Christian universities have a solution to “Yes means Yes”

Christian virtue ethics is the missing link for proper sexual relations.

Logan Zeppieri, Opinions Editor

This story was originally published in print on Nov. 1, 2018.

Though there is not much evidence to support the claim, it is often assumed that college campuses are ground zero for sexual assault. What lends legitimacy to this claim is that colleges do sit at the intersection of dangerous crossroads: inexperienced youth, free flowing of alcohol and the universities’ reliance upon their own judgement instead of appealing to legal action.

The common approach to combating sexual assault has been to reinforce the motto “Yes means Yes”. However, in light of the #MeToo Movement, the Harvey Weinstein case and a plethora of other prominent examples of sexual assault, one can persuasively argue that verbal consent is insufficient. Something more than consent is required. According to a recent study by professors at Redeemer University College and Harvard University, evangelical campuses seem to fare better than secular campuses, and much of it has to do with how Christians value restraint over consent.


When California drafted the first version of “Yes means Yes,” it had a clause which established verbal consent as the minimum requirement for sex. However, the bill received massive pushback on two fronts: intrusiveness and effectiveness.

The argument from intrusiveness is most forcefully made when trying to interpret the extent of active verbal consent. Despite producing a legal nightmare, the legal requirement of continuous verbal consent during sex is unprecedented in its intrusiveness.

The argument from effectiveness is simply an argument that sex often happens behind closed doors. Sadly, if people are willing to lie about sexual assault, what prevents them from lying about consent during sex? What does verbal consent actually provide as an additional form of protection? Unless we are willing to accept that convicting innocent people and overturning our concept of justice are necessary costs for progress—as Ezra Klein, editor and co-founder of Vox, suggested—there seems no way to produce enough evidence to convict sexual assault based on verbal consent.
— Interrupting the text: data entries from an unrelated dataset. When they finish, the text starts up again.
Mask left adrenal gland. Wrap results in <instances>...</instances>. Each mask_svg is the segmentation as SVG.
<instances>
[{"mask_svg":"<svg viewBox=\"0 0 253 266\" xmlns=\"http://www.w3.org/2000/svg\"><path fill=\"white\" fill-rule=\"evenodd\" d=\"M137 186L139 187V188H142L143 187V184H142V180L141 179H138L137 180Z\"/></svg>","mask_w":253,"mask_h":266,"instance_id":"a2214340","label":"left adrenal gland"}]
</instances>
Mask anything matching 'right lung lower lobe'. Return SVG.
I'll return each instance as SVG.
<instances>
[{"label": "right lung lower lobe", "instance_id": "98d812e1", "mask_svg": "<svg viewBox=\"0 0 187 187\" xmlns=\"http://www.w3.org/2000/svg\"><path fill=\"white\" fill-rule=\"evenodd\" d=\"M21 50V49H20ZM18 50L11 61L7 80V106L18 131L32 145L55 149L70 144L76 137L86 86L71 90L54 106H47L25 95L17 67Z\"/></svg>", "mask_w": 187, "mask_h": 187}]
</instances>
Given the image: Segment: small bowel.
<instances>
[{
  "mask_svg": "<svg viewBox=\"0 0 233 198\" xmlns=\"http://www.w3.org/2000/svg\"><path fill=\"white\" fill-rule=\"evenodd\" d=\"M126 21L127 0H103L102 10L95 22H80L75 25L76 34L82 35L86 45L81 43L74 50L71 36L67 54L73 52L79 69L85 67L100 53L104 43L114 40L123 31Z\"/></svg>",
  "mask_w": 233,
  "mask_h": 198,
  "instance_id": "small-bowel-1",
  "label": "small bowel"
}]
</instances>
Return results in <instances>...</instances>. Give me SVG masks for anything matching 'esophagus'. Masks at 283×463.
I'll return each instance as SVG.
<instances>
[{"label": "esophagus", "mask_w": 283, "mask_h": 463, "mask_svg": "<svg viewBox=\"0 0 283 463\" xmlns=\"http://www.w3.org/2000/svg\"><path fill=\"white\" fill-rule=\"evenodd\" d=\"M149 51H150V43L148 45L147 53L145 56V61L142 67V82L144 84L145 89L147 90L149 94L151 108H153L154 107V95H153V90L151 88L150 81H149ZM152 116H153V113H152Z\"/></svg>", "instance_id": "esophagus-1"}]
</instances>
California eventually modified the Assembly Bill, eventually signed into law as Senate Bill 967, to define consent as “affirmative, conscious, and voluntary agreement to engage in sexual activity.” No verbal agreement, simply a clear and conscious agreement—a murky standard at best.


According to a recent article by Christianity Today, the aforementioned study “suggest[s] that the most significant disparities between Christian and public or private institutions correspond to the biblical convictions at the core of the community, from shared morality to their approach to gender roles.”

This has been referred to as the “moral communities thesis” and suggests that men and women in these communities internalize and act according to criteria that is part of their faith’s traditions and teachings, resulting in reduced cases of sexual assault.

These internalized criteria are, to put more plainly, habits of virtue for proper sexual conduct.


The debate, however, seems to revolve around two radically different conceptions of sexual ethics. At one end, the secular proposal is a form of sexual minimalism, or thinness concerning sexual morality. These theories search for principles that require the minimum level of commitments necessary for the most broad social acceptance—for example “Yes means Yes.” However, these extremely broad principles fail both to provide a clear understanding of sexual ethics while also failing to provide clear protection from sexual assault.

To the contrary, Christian virtue ethics requires a much deeper, or thicker, moral requirement. As C.S. Lewis mentioned, “When two people achieve enduring happiness, this is not solely because they are great lovers but because they are also—I must put it crudely—good people; controlled, loyal, fair-minded, mutually adaptable people.” Christian virtue ethics argues that sex is to be engaged in not only under certain conditions but also as a proper expression of moral virtue. We must be good people.

Despite the motivation to adopt a “thin” view of ethics and its initially wide social appeal, a thin view of ethics does not deliver what everyone desires in our most intimate relations—love, faithfulness, self-control and goodness. As G.K. Chesterton once wrote, “In so far as religion is gone, reason is going.” When it comes to sexual ethics, in so far as virtue is gone, respect for sex is going.

This is not an argument that Christian universities such as Biola are perfect, but that Christian universities are on the right track. We must stop pretending that sexual consent is the whole picture of sexual ethics. If we want progress in sexual ethics, we must return to a more complete version of sexual morality—a Christian virtue ethics that focuses on moral formation and not mere consent.

The answer to the disaster of “Yes means Yes” is cultivating moral virtue.